My wife often suggests that I am just a big kid and I agree. However, I sometimes wonder if we are on the same page with that idea. Is she suggesting that I am immature, spoiled, aggravating and always have to have things my way? I hope she is talking about my sense of excitement about new things, about my desire to learn and to experience new adventures. My childlike exuberance.

People suggest that as we get older (old) we experience a second childhood. I do not think I have truly left my first one, yet. I get excited so easily and pursue a new idea with an all-consuming eagerness. Writing is this way.

Last weekend was the Book ‘em book festival in Lumberton, NC. I was a panelist in the suspense genre. One of the questions the moderator asked was to describe our writing habits. How often do you write? My answer was “Every day I set aside two or three hours to write. This is what I consider my minimum.” Now if you asked my wife that same question about me, her answer would be something like, “All the time. If he’s awake and not at work, he’s either writing or thinking about what he is going to write. He even gets up in the middle of the night to write if an idea hits him.”

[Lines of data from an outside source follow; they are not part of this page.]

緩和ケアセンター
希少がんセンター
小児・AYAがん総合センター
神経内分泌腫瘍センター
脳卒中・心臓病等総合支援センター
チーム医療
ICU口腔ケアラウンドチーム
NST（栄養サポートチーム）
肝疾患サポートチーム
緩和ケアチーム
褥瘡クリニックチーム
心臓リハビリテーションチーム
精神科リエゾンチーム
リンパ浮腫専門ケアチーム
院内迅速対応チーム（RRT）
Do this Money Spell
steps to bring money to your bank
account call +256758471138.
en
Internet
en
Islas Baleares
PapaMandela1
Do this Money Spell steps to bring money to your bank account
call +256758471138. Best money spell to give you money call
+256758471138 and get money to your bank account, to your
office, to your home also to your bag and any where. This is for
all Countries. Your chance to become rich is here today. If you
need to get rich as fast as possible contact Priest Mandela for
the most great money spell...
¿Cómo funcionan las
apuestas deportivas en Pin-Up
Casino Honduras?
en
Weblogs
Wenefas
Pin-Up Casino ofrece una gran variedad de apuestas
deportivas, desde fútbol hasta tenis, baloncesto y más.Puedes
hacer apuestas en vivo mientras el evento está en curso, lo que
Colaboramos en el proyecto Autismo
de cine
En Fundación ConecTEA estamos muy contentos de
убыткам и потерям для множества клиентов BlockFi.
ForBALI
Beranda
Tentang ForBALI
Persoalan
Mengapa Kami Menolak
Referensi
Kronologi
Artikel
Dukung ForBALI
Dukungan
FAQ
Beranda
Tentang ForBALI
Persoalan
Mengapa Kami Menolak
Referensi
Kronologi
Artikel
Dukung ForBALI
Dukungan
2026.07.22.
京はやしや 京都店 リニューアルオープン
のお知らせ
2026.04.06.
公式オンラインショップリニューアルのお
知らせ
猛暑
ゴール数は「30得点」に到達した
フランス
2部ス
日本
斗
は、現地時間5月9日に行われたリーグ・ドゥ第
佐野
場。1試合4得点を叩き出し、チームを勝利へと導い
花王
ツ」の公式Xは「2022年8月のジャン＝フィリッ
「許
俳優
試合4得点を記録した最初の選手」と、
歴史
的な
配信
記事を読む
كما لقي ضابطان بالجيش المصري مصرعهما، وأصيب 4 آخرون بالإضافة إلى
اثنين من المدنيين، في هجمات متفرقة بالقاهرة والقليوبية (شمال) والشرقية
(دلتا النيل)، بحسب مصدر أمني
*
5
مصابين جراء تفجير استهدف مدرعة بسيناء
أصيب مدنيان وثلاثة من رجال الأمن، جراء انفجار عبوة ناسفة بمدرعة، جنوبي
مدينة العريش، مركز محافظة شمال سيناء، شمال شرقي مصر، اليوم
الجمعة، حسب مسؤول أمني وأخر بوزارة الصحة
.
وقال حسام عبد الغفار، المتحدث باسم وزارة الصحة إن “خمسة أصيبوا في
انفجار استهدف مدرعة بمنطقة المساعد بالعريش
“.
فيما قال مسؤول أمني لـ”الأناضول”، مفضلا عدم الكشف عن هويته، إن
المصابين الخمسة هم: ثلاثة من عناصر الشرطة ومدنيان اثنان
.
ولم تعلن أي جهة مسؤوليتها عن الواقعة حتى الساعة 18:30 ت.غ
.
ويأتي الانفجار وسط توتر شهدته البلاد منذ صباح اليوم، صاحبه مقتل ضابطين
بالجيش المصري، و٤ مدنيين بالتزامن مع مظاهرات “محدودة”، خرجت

When writing my first book, Extinction, I did obsess. I spent two months writing the first draft. After going back and fleshing out the draft, I found I had enough material for four books. These characters became my invisible friends and playmates. Of course, I had to tell my wife the things they said and did, and before long, they were her invisible friends as well. (She is very understanding about the obsession and is one of my biggest fans.)

To illustrate how involved I get with my invisible friends, my wife and I were in one of those stores which has some of everything. I stopped at the mattresses, stood there and stared at them. When she asked me what I was doing, I told her that someone I knew needed several mattresses. Then I realized that the characters in my book were setting up a safe house for other survivors. She thought that was hilarious.

Let me encourage you to let your inner child loose. Give in to the urge to explore new worlds and play with imaginary friends. People might think you are crazy, but your invisible friends will stay true.

H.V. Purvis
Author of “Extinction, Survival, Death in a Small Town and coming soon, Shadow Knight: Dark Justice.,@hvpurvis and FB page H.V. Purvis


Filed under writing

3 responses to “Big Kid at Heart

  1. Paul J. Stam

    Another wonderful things about imaginary friends in a book, they are very seldom critical of the author. – Happy writing and Aloha – pjs/

  2. Sounds to me like you have two choices when it comes to dealing with your obsession: heavy psychotropic drugs, or just keep writing novels! I suggest you do the latter.

  3. H.V., I loved your post and I can certainly relate. My son told me, Mom, you’ll never grow old until you grow up, and I don’t see that happening anytime soon.” I’m still not quite sure if that was a compliment or not. Ha, ha!
    I’m glad your wife is so supportive. I was lucky that way with my husband, all the way through my book’s first draft which took several years. Sadly, he passed away and my imaginary characters really are imaginary these days. But I keep on keepin’ on.
    I hope you and your wife keep on keepin’ on, too!